#### Text
────────────────
ARRAY_API_TESTS_MODULE=dask.array_api pytest --max-examples=2
[snip]
====================================================================== short test summary info =======================================================================
FAILED array_api_tests/test_array_object.py::test_getitem_masking - IndexError: Too many indices for array
FAILED array_api_tests/test_creation_functions.py::test_eye - TypeError: dtype must be known for auto-chunking
FAILED array_api_tests/test_creation_functions.py::test_linspace - ZeroDivisionError: float division by zero
FAILED array_api_tests/test_data_type_functions.py::test_can_cast - AssertionError: out=True, but should be False [can_cast(bool, int8)]
FAILED array_api_tests/test_linalg.py::test_tensordot - AssertionError: out.dtype=uint64, but should be uint8 [tensordot(uint8, uint8)]
FAILED array_api_tests/test_manipulation_functions.py::test_concat - TypeError: '<' not supported between instances of 'NoneType' and 'int'
FAILED array_api_tests/test_operators_and_elementwise_functions.py::test_positive[positive] - IndexError: Too many indices for array
FAILED array_api_tests/test_operators_and_elementwise_functions.py::test_positive[__pos__] - IndexError: Too many indices for array
FAILED array_api_tests/test_searching_functions.py::test_argmax - ValueError: At least one iterator operand must be non-NULL
FAILED array_api_tests/test_searching_functions.py::test_argmin - ValueError: At least one iterator operand must be non-NULL
FAILED array_api_tests/test_searching_functions.py::test_nonzero - AssertionError: out[0].size=1, but should be out[0].size=nan
FAILED array_api_tests/test_set_functions.py::test_unique_all - AssertionError: out.indices.shape=(nan,), but should be out.values.shape=(nan,)
FAILED array_api_tests/test_set_functions.py::test_unique_counts - AssertionError: out.counts.shape=(nan,), but should be out.values.shape=(nan,)
FAILED array_api_tests/test_set_functions.py::test_unique_inverse - TypeError: 'float' object cannot be interpreted as an integer
FAILED array_api_tests/test_set_functions.py::test_unique_values - TypeError: 'float' object cannot be interpreted as an integer
FAILED array_api_tests/test_signatures.py::test_has_names[__array_namespace__] - AssertionError: The array object is missing the method __array_namespace__()
FAILED array_api_tests/test_signatures.py::test_function_positional_args[eye] - AssertionError: Unexpected exception TypeError('dtype must be known for auto-chunki...
FAILED array_api_tests/test_signatures.py::test_function_positional_args[matmul] - TypeError: dtype must be known for auto-chunking
FAILED array_api_tests/test_signatures.py::test_function_positional_args[matrix_transpose] - TypeError: dtype must be known for auto-chunking
FAILED array_api_tests/test_signatures.py::test_function_positional_args[tensordot] - TypeError: dtype must be known for auto-chunking
FAILED array_api_tests/test_signatures.py::test_function_positional_args[vecdot] - TypeError: dtype must be known for auto-chunking
FAILED array_api_tests/test_signatures.py::test_function_keyword_only_args[eye] - AssertionError: Unexpected exception TypeError('dtype must be known for auto-chun...
────────────────
#### Information shown

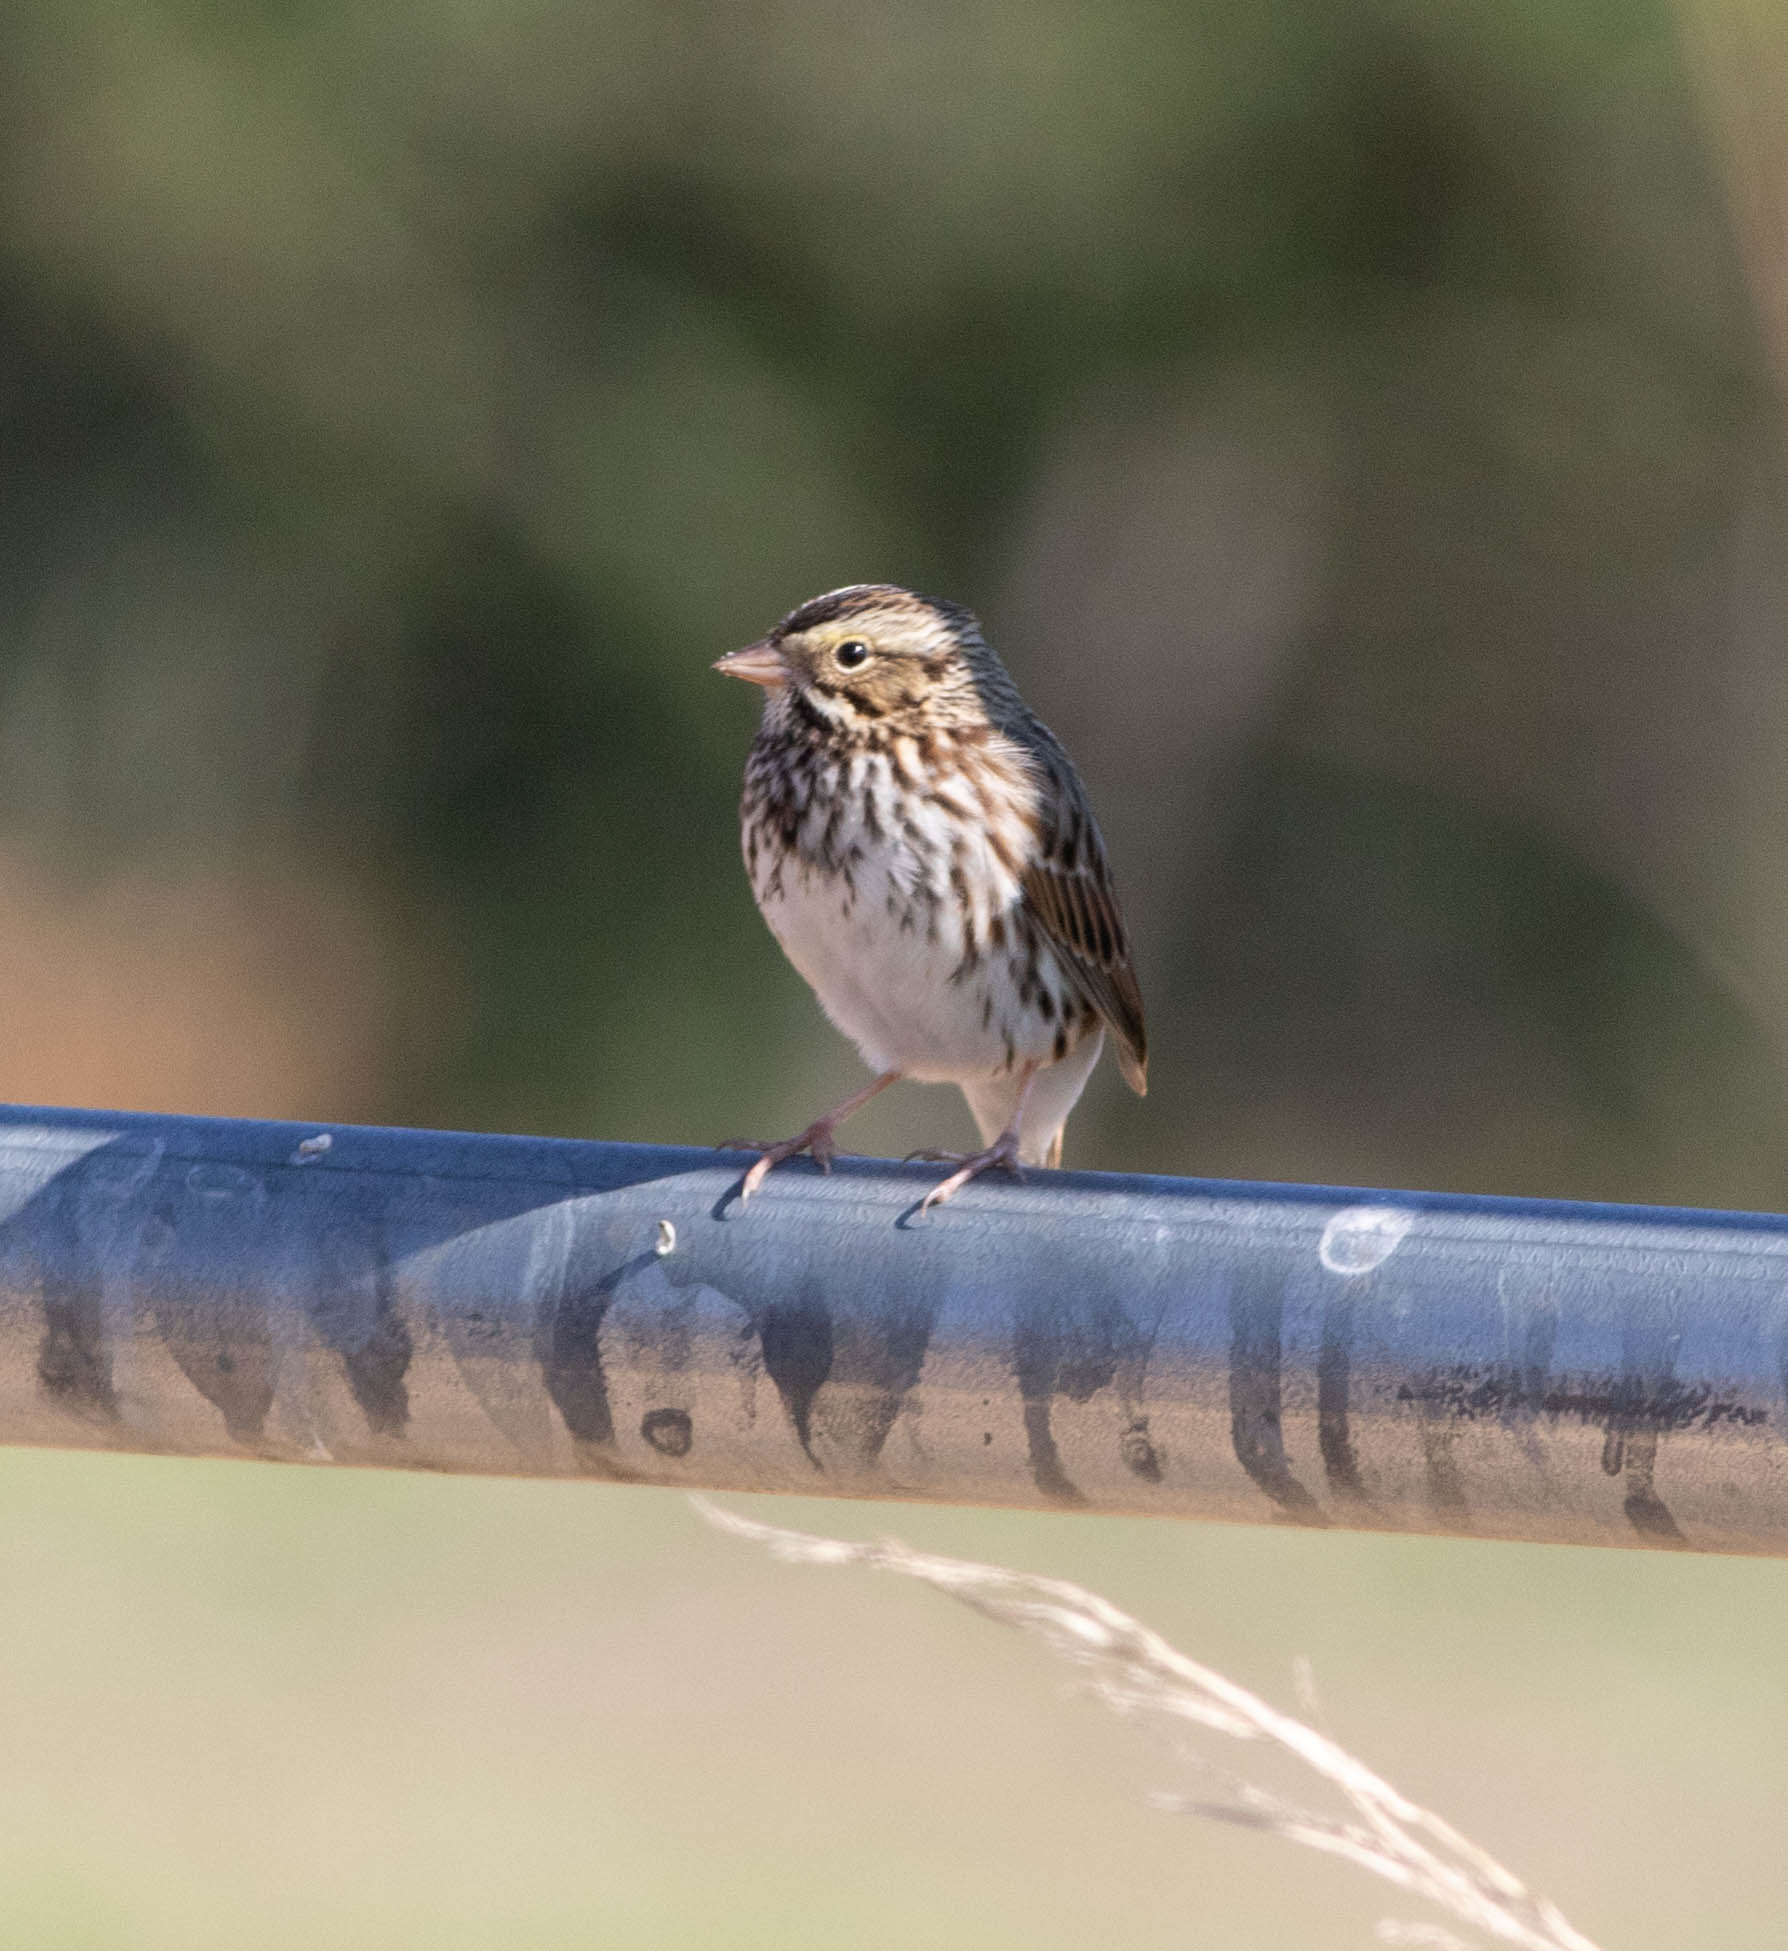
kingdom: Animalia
────────────────
Do these statements agree with the test summary? Answer yes or no for each and quote the words that decide it.
(a) test_linspace failed with a ZeroDivisionError.
(b) test_tensordot produced a uint8 output where uint64 was expected.
(c) test_argmax and test_argmin failed with different errors.

(a) Yes: "test_linspace - ZeroDivisionError: float division by zero"
(b) No: "out.dtype=uint64, but should be uint8 [tensordot(uint8, uint8)]"
(c) No: "test_argmax - ValueError: At least one iterator operand must be non-NULL" and "test_argmin - ValueError: At least one iterator operand must be non-NULL"